Past, present and future: J&J opens museum on New Jersey campus showcasing 130 years of its historic healthcare

Johnson & Johnson has been a well-recognized healthcare brand for decades, and the company is using the last remaining building from its original campus to showcase its history. It's been transformed from an electrical outbuilding to a modern corporate museum, featuring interactive and digital exhibits along with traditional historical images, photos, stories and exhibits.

For instance, visitors to the museum experience—called “Our Story at the Powerhouse"—can enter a “scent booth” to reconnect with the feelings stirred by J&J’s iconic baby shampoo scent; open the drawers of a turn-of-the-century pharmacy cabinet to learn what a trip to the pharmacy was like back then; or just marvel at a floor-to-ceiling display of 97 years of Band-Aid brand packaging.

J&J worked with professional museum design and planning firm Gallagher and Associates and architects JacobsWyper to create the corporate museum, which is initially open to just employees and campus visitors. However, the company plans to expand access to community and educational groups as soon as this fall, Alex Holland, Johnson & Johnson’s regional enterprise strategy and communication leader, said in an interview.

“About four years ago, there was a momentum to tap this untapped potential of, 'what can our heritage and legacy do for our reputation? How does it help not only our employees know our organization better, but also our external audiences know our organization better?'” Holland said. “… This project was the initiative to pull it all together to show not only the global reach of our organization, but also the reach across all elements of healthcare from consumer to lifesaving drugs.”

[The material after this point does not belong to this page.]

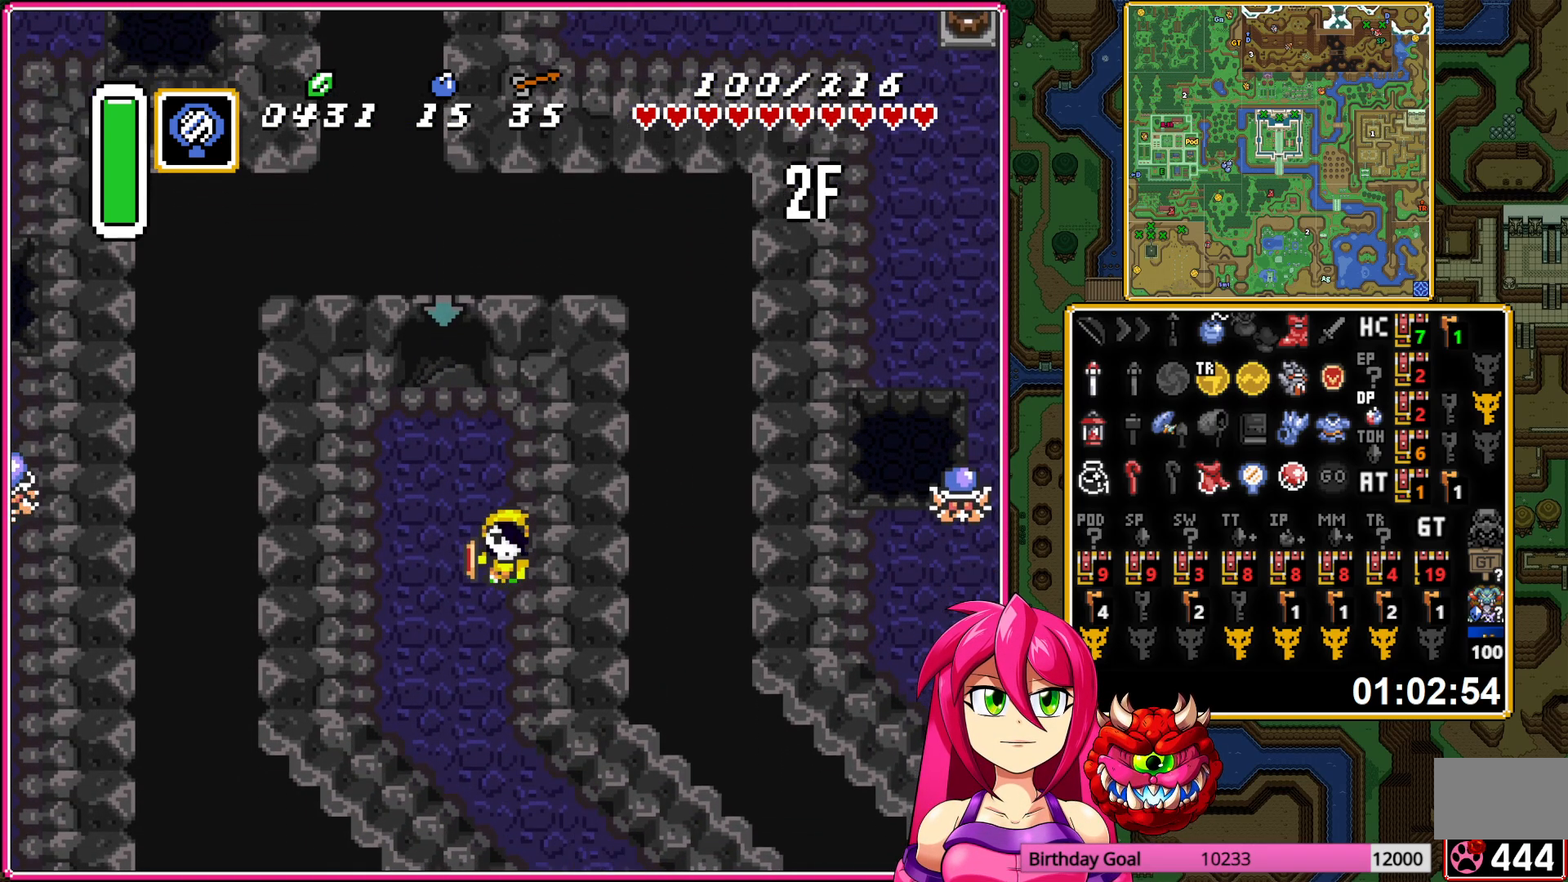
{"buttons": [], "events": []}
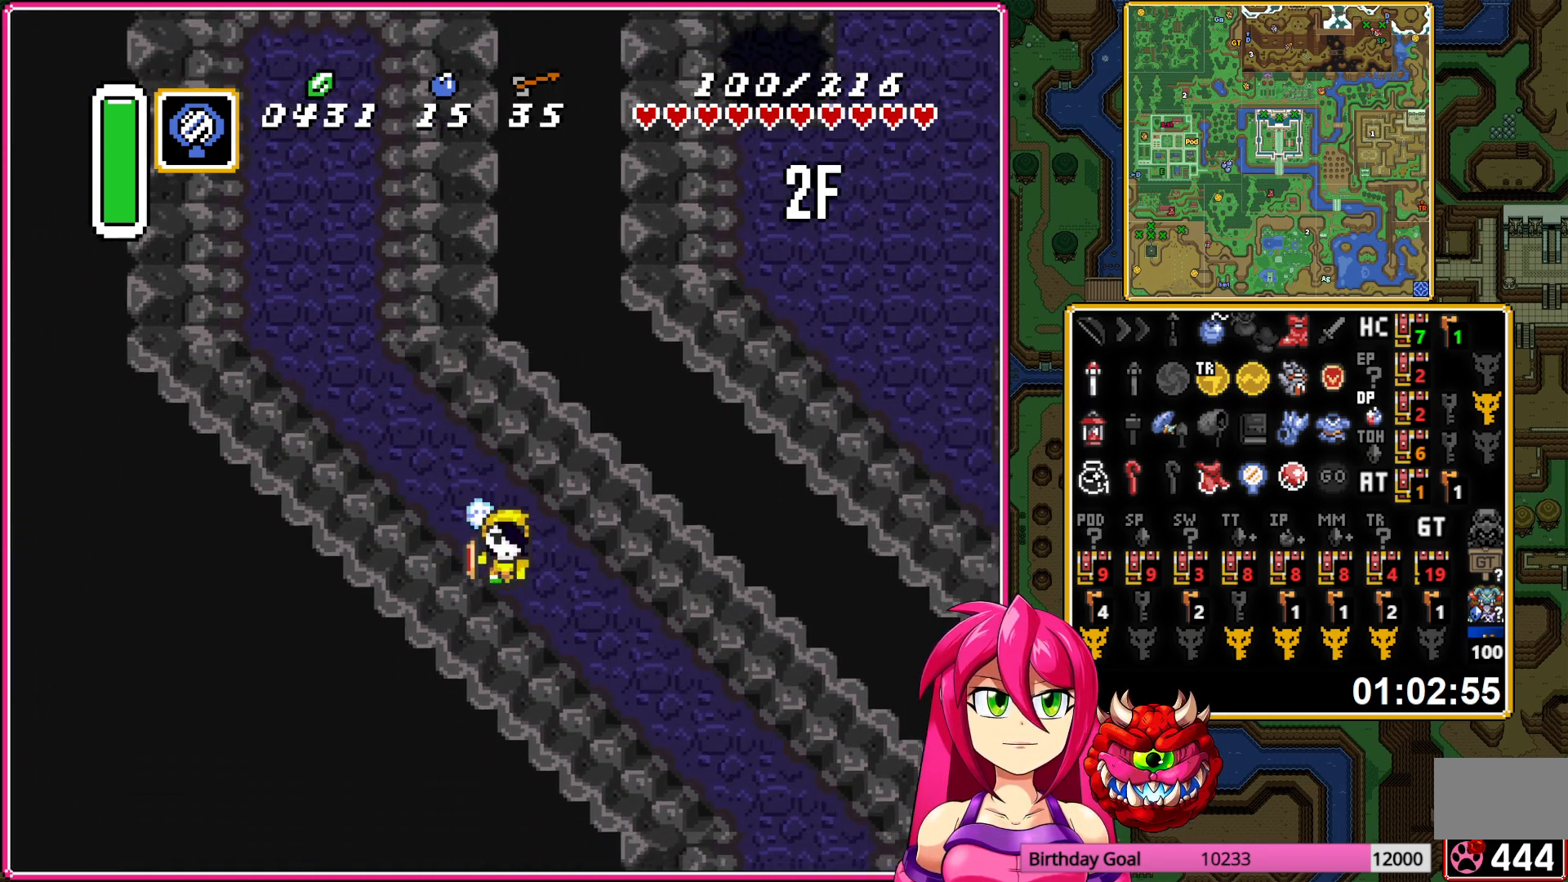
{"buttons": [], "events": []}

While corporate museums are nothing new—Hershey’s Chocolate World and the World of Coca-Cola are popular tourist destinations that charge double-digit admission fees—Johnson & Johnson’s step forward makes for a flashier first among healthcare and pharma companies’ more typically dusty archives. In fact, before the new museum, a previous J&J version was more of an old-school archive, open to employees and visitors by private tour only.

“I had walked through the previous museum many times, but now seeing everything positioned and highlighted in the right way is a really great honor to those who worked here and came before us,” Holland said. “… It’s not just a look at the past, but definitely a look at what we’re doing today and how we’re driving healthcare forward tomorrow.”

As J&J chief historian Margaret Gurowitz explained, the Powerhouse was built in 1907 and is significant not only because it is the last of the original buildings, but also because it was where Robert Wood Johnson—the son of one of the three brother co-founders, who would write J&J’s credo in 1943—began his career as a teenager as a millhand sweeping floors.

“One thing that is constantly brought home to me through this project—and I’ve worked with our archives and heritage for many years—is how much of modern life and modern healthcare and personal care was invented at Johnson & Johnson,” she said.

J&J innovated sterile surgery with its founding, created the first commercial first-aid kit and the first mass-produced dental floss, and, of course, invented those famous Band-Aid adhesive bandages, Gurowitz said, and those items and more are now on display for broader discovery. Like traditional museums, the J&J Powerhouse will feature a changing exhibit space (it's currently displaying a World War I exhibit that includes information on J&J’s role in transforming battlefield healthcare), updatable interactive exhibits, and on-loan items. On current long-term loan from a museum in Belgium are the medical school journals of Dr. Paul Janssen, who founded J&J subsidiary Janssen Pharmaceuticals.

Along with its on-campus museum, J&J launched an online Our Story website that allows people to digitally visit some of the same historic interactive features and stories.